Dataset entries:
+ + + + + + +

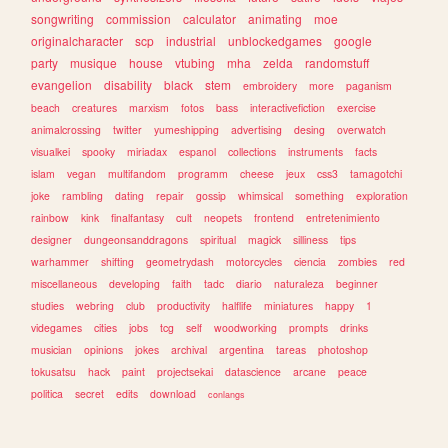
songwriting
commission
calculator
animating
moe
originalcharacter
scp
industrial
unblockedgames
google
party
musique
house
vtubing
mha
zelda
randomstuff
evangelion
disability
black
stem
embroidery
more
paganism
beach
creatures
marxism
fotos
bass
interactivefiction
exercise
animalcrossing
twitter
yumeshipping
advertising
desing
overwatch
visualkei
spooky
miriadax
espanol
collections
instruments
facts
islam
vegan
multifandom
programm
cheese
jeux
css3
tamagotchi
joke
rambling
dating
repair
gossip
whimsical
something
exploration
rainbow
kink
finalfantasy
cult
neopets
frontend
entretenimiento
designer
dungeonsanddragons
spiritual
magick
silliness
tips
warhammer
shifting
geometrydash
motorcycles
ciencia
zombies
red
miscellaneous
developing
faith
tadc
diario
naturaleza
beginner
studies
webring
club
productivity
halflife
miniatures
happy
1
videgames
cities
jobs
tcg
self
woodworking
prompts
drinks
musician
opinions
jokes
archival
argentina
tareas
photoshop
tokusatsu
hack
paint
projectsekai
datascience
arcane
peace
politica
secret
edits
download
conlangs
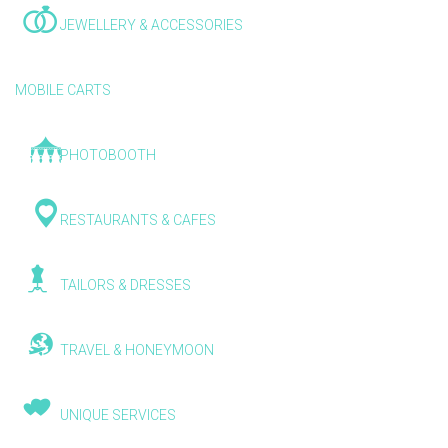
JEWELLERY & ACCESSORIES
MOBILE CARTS
PHOTOBOOTH
RESTAURANTS & CAFES
TAILORS & DRESSES
TRAVEL & HONEYMOON
UNIQUE SERVICES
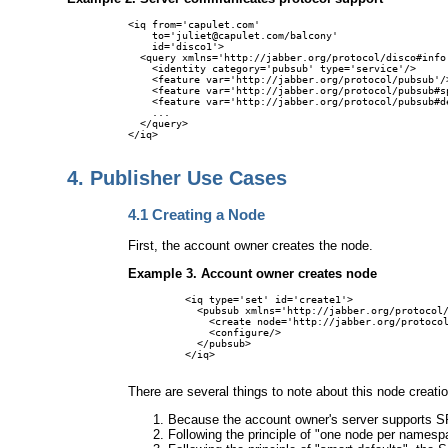
<iq from='capulet.com'

    to='juliet@capulet.com/balcony'

    id='disco1'>

  <query xmlns='http://jabber.org/protocol/disco#info'
    <identity category='pubsub' type='service'/>

    <feature var='http://jabber.org/protocol/pubsub'/>
    <feature var='http://jabber.org/protocol/pubsub#sp
    <feature var='http://jabber.org/protocol/pubsub#de
    ...

  </query>

</iq>

4.
Publisher Use Cases
4.1
Creating a Node
First, the account owner creates the node.
Example 3. Account owner creates node
<iq type='set' id='create1'>

  <pubsub xmlns='http://jabber.org/protocol/
    <create node='http://jabber.org/protocol
    <configure/>

  </pubsub>

</iq>

There are several things to note about this node creati
Because the account owner's server supports SP
Following the principle of "one node per namespa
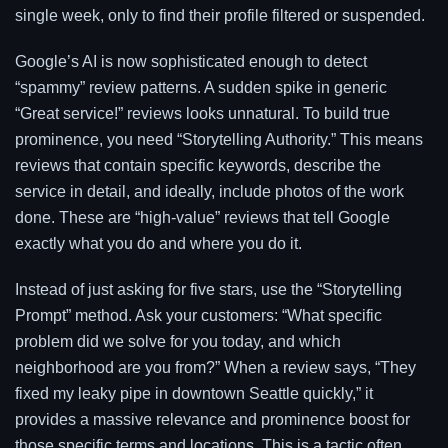
single week, only to find their profile filtered or suspended.
Google’s AI is now sophisticated enough to detect
“spammy” review patterns. A sudden spike in generic
“Great service!” reviews looks unnatural. To build true
prominence, you need “Storytelling Authority.” This means
reviews that contain specific keywords, describe the
service in detail, and ideally, include photos of the work
done. These are “high-value” reviews that tell Google
exactly what you do and where you do it.
Instead of just asking for five stars, use the “Storytelling
Prompt” method. Ask your customers: “What specific
problem did we solve for you today, and which
neighborhood are you from?” When a review says, “They
fixed my leaky pipe in downtown Seattle quickly,” it
provides a massive relevance and prominence boost for
those specific terms and locations. This is a tactic often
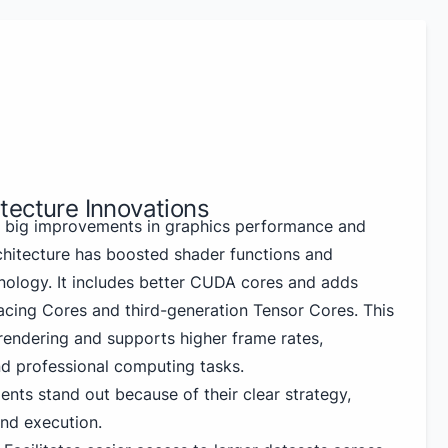
tecture Innovations
big improvements in graphics performance and
chitecture has boosted shader functions and
nology. It includes better CUDA cores and adds
cing Cores and third-generation Tensor Cores. This
 rendering and supports higher frame rates,
d professional computing tasks.
nts stand out because of their clear strategy,
nd execution.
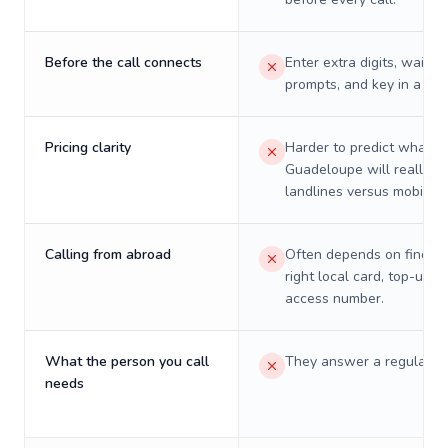
Before the call connects
Enter extra digits, wait t
prompts, and key in a PIN
Pricing clarity
Harder to predict what a 
Guadeloupe will really c
landlines versus mobiles.
Calling from abroad
Often depends on finding
right local card, top-up, o
access number.
What the person you call
They answer a regular p
needs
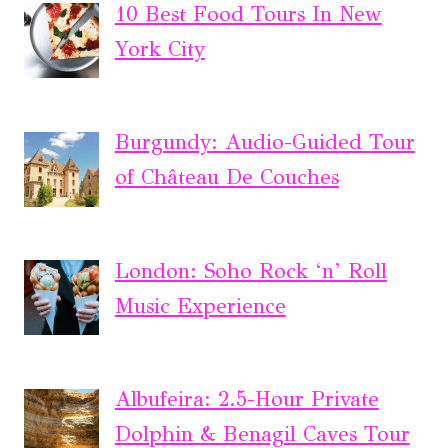
10 Best Food Tours In New
York City
Burgundy: Audio-Guided Tour
of Château De Couches
London: Soho Rock ‘n’ Roll
Music Experience
Albufeira: 2.5-Hour Private
Dolphin & Benagil Caves Tour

+ + + + + + +

Output the entries exactly and keep every picture out of them.

songwriting
commission
calculator
animating
moe
originalcharacter
scp
industrial
unblockedgames
google
party
musique
house
vtubing
mha
zelda
randomstuff
evangelion
disability
black
stem
embroidery
more
paganism
beach
creatures
marxism
fotos
bass
interactivefiction
exercise
animalcrossing
twitter
yumeshipping
advertising
desing
overwatch
visualkei
spooky
miriadax
espanol
collections
instruments
facts
islam
vegan
multifandom
programm
cheese
jeux
css3
tamagotchi
joke
rambling
dating
repair
gossip
whimsical
something
exploration
rainbow
kink
finalfantasy
cult
neopets
frontend
entretenimiento
designer
dungeonsanddragons
spiritual
magick
silliness
tips
warhammer
shifting
geometrydash
motorcycles
ciencia
zombies
red
miscellaneous
developing
faith
tadc
diario
naturaleza
beginner
studies
webring
club
productivity
halflife
miniatures
happy
1
videgames
cities
jobs
tcg
self
woodworking
prompts
drinks
musician
opinions
jokes
archival
argentina
tareas
photoshop
tokusatsu
hack
paint
projectsekai
datascience
arcane
peace
politica
secret
edits
download
conlangs
JEWELLERY & ACCESSORIES
MOBILE CARTS
PHOTOBOOTH
RESTAURANTS & CAFES
TAILORS & DRESSES
TRAVEL & HONEYMOON
UNIQUE SERVICES
<iq from='capulet.com'

    to='juliet@capulet.com/balcony'

    id='disco1'>

  <query xmlns='http://jabber.org/protocol/disco#info'
    <identity category='pubsub' type='service'/>

    <feature var='http://jabber.org/protocol/pubsub'/>
    <feature var='http://jabber.org/protocol/pubsub#sp
    <feature var='http://jabber.org/protocol/pubsub#de
    ...

  </query>

</iq>

4.
Publisher Use Cases
4.1
Creating a Node
First, the account owner creates the node.
Example 3. Account owner creates node
<iq type='set' id='create1'>

  <pubsub xmlns='http://jabber.org/protocol/
    <create node='http://jabber.org/protocol
    <configure/>

  </pubsub>

</iq>

There are several things to note about this node creati
Because the account owner's server supports SP
Following the principle of "one node per namespa
single week, only to find their profile filtered or suspended.
Google’s AI is now sophisticated enough to detect
“spammy” review patterns. A sudden spike in generic
“Great service!” reviews looks unnatural. To build true
prominence, you need “Storytelling Authority.” This means
reviews that contain specific keywords, describe the
service in detail, and ideally, include photos of the work
done. These are “high-value” reviews that tell Google
exactly what you do and where you do it.
Instead of just asking for five stars, use the “Storytelling
Prompt” method. Ask your customers: “What specific
problem did we solve for you today, and which
neighborhood are you from?” When a review says, “They
fixed my leaky pipe in downtown Seattle quickly,” it
provides a massive relevance and prominence boost for
those specific terms and locations. This is a tactic often
tecture Innovations
big improvements in graphics performance and
chitecture has boosted shader functions and
nology. It includes better CUDA cores and adds
cing Cores and third-generation Tensor Cores. This
 rendering and supports higher frame rates,
d professional computing tasks.
nts stand out because of their clear strategy,
nd execution.
Before the call connects
Enter extra digits, wait t
prompts, and key in a PIN
Pricing clarity
Harder to predict what a 
Guadeloupe will really c
landlines versus mobiles.
Calling from abroad
Often depends on finding
right local card, top-up, o
access number.
What the person you call
They answer a regular p
needs
10 Best Food Tours In New
York City
Burgundy: Audio-Guided Tour
of Château De Couches
London: Soho Rock ‘n’ Roll
Music Experience
Albufeira: 2.5-Hour Private
Dolphin & Benagil Caves Tour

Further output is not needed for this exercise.